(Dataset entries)
·····
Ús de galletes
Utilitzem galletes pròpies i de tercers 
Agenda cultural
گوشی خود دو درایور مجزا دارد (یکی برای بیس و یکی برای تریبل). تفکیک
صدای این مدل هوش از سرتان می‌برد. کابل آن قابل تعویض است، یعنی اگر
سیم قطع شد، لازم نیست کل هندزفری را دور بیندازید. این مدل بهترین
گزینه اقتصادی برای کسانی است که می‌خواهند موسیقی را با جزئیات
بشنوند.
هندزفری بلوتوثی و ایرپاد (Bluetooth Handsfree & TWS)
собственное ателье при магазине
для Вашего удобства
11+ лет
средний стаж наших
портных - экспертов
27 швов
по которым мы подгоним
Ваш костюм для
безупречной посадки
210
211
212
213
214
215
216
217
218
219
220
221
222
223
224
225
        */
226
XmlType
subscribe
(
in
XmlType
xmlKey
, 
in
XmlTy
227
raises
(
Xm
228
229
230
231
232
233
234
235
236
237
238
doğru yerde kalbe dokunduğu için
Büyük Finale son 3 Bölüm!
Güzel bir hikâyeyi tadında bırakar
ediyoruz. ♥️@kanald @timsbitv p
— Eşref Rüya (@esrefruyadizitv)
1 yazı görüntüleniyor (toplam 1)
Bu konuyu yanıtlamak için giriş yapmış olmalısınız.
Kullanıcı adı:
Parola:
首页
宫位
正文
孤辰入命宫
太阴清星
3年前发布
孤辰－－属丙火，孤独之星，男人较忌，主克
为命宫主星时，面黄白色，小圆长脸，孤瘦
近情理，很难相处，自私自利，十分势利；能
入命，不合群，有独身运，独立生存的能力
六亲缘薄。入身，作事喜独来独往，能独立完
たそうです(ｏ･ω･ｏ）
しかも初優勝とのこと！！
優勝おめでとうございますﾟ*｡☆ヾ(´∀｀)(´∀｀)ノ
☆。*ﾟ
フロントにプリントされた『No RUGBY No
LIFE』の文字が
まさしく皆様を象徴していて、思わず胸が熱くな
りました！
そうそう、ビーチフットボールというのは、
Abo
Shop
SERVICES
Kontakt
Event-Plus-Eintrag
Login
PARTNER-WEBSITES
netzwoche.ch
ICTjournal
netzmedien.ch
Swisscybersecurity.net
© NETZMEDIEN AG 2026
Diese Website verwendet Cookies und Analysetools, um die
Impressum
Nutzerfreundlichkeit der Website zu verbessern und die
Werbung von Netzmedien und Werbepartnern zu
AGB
·····
Including any blank lines, repeat the data exactly.

Ús de galletes
Utilitzem galletes pròpies i de tercers 
Agenda cultural
گوشی خود دو درایور مجزا دارد (یکی برای بیس و یکی برای تریبل). تفکیک
صدای این مدل هوش از سرتان می‌برد. کابل آن قابل تعویض است، یعنی اگر
سیم قطع شد، لازم نیست کل هندزفری را دور بیندازید. این مدل بهترین
گزینه اقتصادی برای کسانی است که می‌خواهند موسیقی را با جزئیات
بشنوند.
هندزفری بلوتوثی و ایرپاد (Bluetooth Handsfree & TWS)
собственное ателье при магазине
для Вашего удобства
11+ лет
средний стаж наших
портных - экспертов
27 швов
по которым мы подгоним
Ваш костюм для
безупречной посадки
210
211
212
213
214
215
216
217
218
219
220
221
222
223
224
225
        */
226
XmlType
subscribe
(
in
XmlType
xmlKey
, 
in
XmlTy
227
raises
(
Xm
228
229
230
231
232
233
234
235
236
237
238
doğru yerde kalbe dokunduğu için
Büyük Finale son 3 Bölüm!
Güzel bir hikâyeyi tadında bırakar
ediyoruz. ♥️@kanald @timsbitv p
— Eşref Rüya (@esrefruyadizitv)
1 yazı görüntüleniyor (toplam 1)
Bu konuyu yanıtlamak için giriş yapmış olmalısınız.
Kullanıcı adı:
Parola:
首页
宫位
正文
孤辰入命宫
太阴清星
3年前发布
孤辰－－属丙火，孤独之星，男人较忌，主克
为命宫主星时，面黄白色，小圆长脸，孤瘦
近情理，很难相处，自私自利，十分势利；能
入命，不合群，有独身运，独立生存的能力
六亲缘薄。入身，作事喜独来独往，能独立完
たそうです(ｏ･ω･ｏ）
しかも初優勝とのこと！！
優勝おめでとうございますﾟ*｡☆ヾ(´∀｀)(´∀｀)ノ
☆。*ﾟ
フロントにプリントされた『No RUGBY No
LIFE』の文字が
まさしく皆様を象徴していて、思わず胸が熱くな
りました！
そうそう、ビーチフットボールというのは、
Abo
Shop
SERVICES
Kontakt
Event-Plus-Eintrag
Login
PARTNER-WEBSITES
netzwoche.ch
ICTjournal
netzmedien.ch
Swisscybersecurity.net
© NETZMEDIEN AG 2026
Diese Website verwendet Cookies und Analysetools, um die
Impressum
Nutzerfreundlichkeit der Website zu verbessern und die
Werbung von Netzmedien und Werbepartnern zu
AGB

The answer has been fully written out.